Getting Data From the Wikipedia API Using jQuery
Where would we be without Wikipedia? It’s hard to believe how we survived without this icon of the Internet. A novel idea of being an encyclopedia that anyone can edit, it’s always kinda interesting how you can look up an article about one thing and then end up somewhere completely different as you jump from article to article by clicking through its link-heavy content. But more important than that, Wikipedia is the authoritative mediating source of arbitration in all Internet arguments where the combatants usually don’t have anything other than extremely biased and inflammatory blogs as source material at hand and are too lazy to do their own research using actual respectable academic sources.
I’ve even heard that this spills over into the “real world.” Wikipedia has reported that it sees a huge spike in traffic coming in on mobile devices on Friday and Saturday nights and the underlying cause of this is believed to be attempts to settle disagreements than break out from drunken arguments in bars.

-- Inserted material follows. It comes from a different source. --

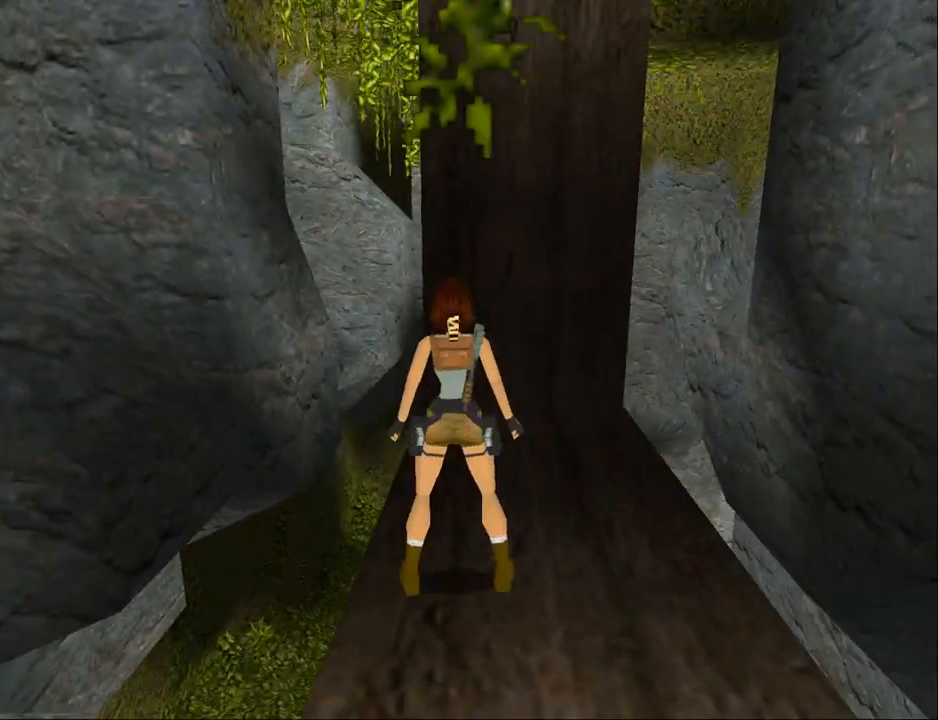
{"buttons": ["DPAD_LEFT"], "events": [[133, "DPAD_LEFT", "down"], [133, "DPAD_RIGHT", "up"]]}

So, all things considered Wikipedia usually has a good base on information just about any subject under the sun. And it got me thinking that a lot of websites and applications could benefit greatly from having an easy way to pull data from Wikipedia and use it to populate content. Fortunately, Wikipedia is built on some software that does provide an API for doing this. I remember seeing the super-slick Google Chrome experiment 100,000 stars put out by the folks at Google used Wikipedia excerpts as a brief description of each star. So I thought I’d look into the process of pulling data from Wikipedia using JavaScript and write it down because I figure someone else would find it useful at some point. Because other wikis are built upon the same foundation as Wikipedia, itself, this is not limited to getting data from Wikipedia alone. You can query other Wikis as well.

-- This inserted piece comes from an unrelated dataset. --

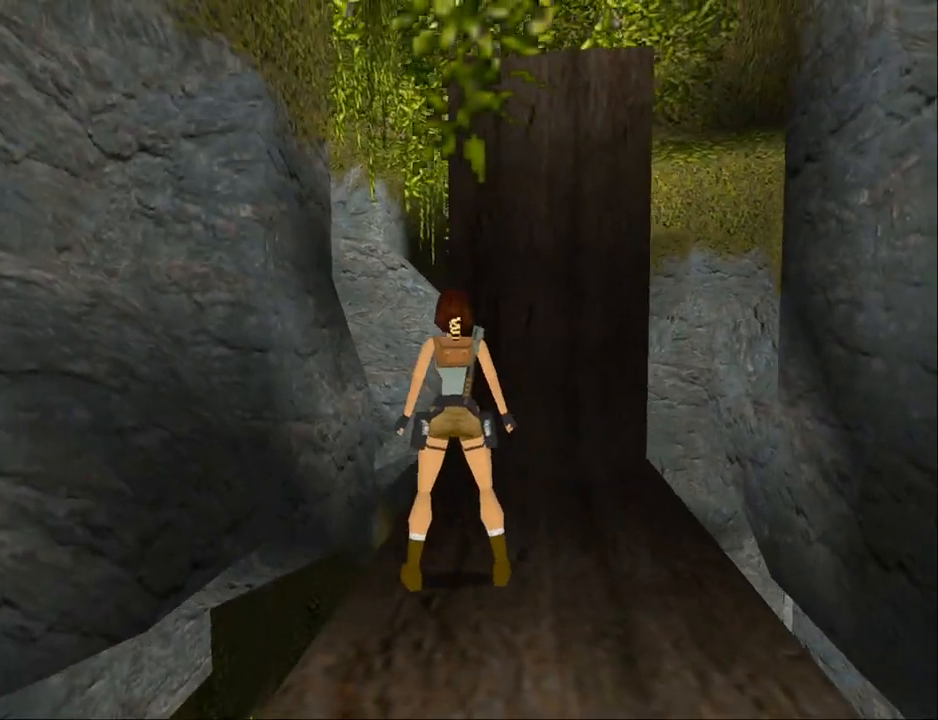
{"buttons": ["DPAD_UP", "DPAD_RIGHT"], "events": [[67, "DPAD_LEFT", "up"], [300, "DPAD_UP", "down"], [500, "DPAD_RIGHT", "down"]]}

So to start, we’re going to need an article on Wikipedia to hit. Let’s use Jimi Hendrix. First we’re going to need to figure out what URL to call. I actually decided to use jQuery just because it’s a bit easier to parse through the returned data, but all of this could be done in native JavaScript if you wanted. So we’ll be making use of jQuery’s ajax method to make our asynchronous call.
So according to the API, the way that we call our Wiki API, is by using an endpoint like the following…

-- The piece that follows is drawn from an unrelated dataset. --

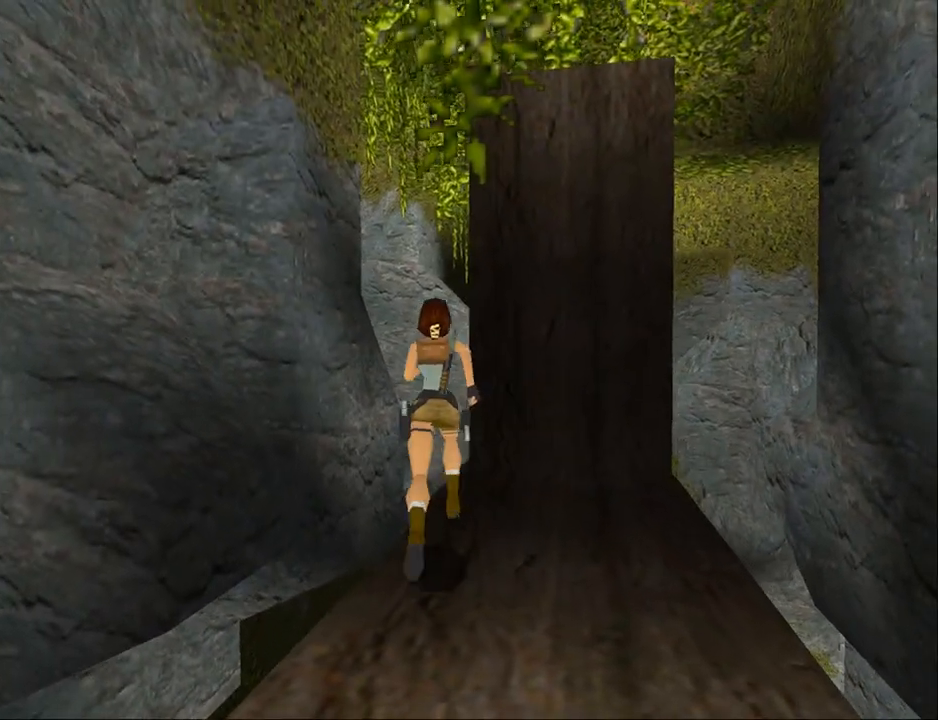
{"buttons": ["SQUARE", "DPAD_UP"], "events": [[67, "DPAD_RIGHT", "up"], [67, "SQUARE", "down"]]}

http://en.wikipedia.org/w/api.php?format=json&action=query&titles=Main%20Page&prop=revisions&rvprop=content
This is just one example. The API reference lists all of the possible actions. Reading through the docs, we can see that we’re probably going to want to specify JSON as the returned format. I chose the parse action and prop=text because I want to get the text out of the page. If we do this, rather than pulling down the entire page of text, let’s just say we want to get the top section (or blurb of Wikipedia data). To do this, we specify section=0. If you omit the “section” parameter, the entire page of data will be pulled down. It’s probably outside the scope of this article to go into a detailed explanation of what each of these actions do specifically, so if all of this seems a little overwhelming and it feels like we’re moving too fast, take a look through the API documentation to get a more detailed description of what each of these components do.
So we know at the very least we’re going to need something like what is below…
$(document).ready(function(){
$.ajax({
type: "GET",
url: "http://en.wikipedia.org/w/api.php?action=parse&format=json&prop=text§ion=0&page=Jimi_Hendrix",
contentType: "application/json; charset=utf-8",
async: false,
dataType: "json",
success: function (data, textStatus, jqXHR) {
console.log(data);
},
error: function (errorMessage) {
}
});
});
If we try to make this call, nothing happens. This is because we are being blocked by the Same-origin policy. Just simple JSON is not going to suffice, so we’re going to need to trigger JSONP (JSON with Padding) by adding in a callback parameter callback=?.
Now, our AJAX call looks like the following…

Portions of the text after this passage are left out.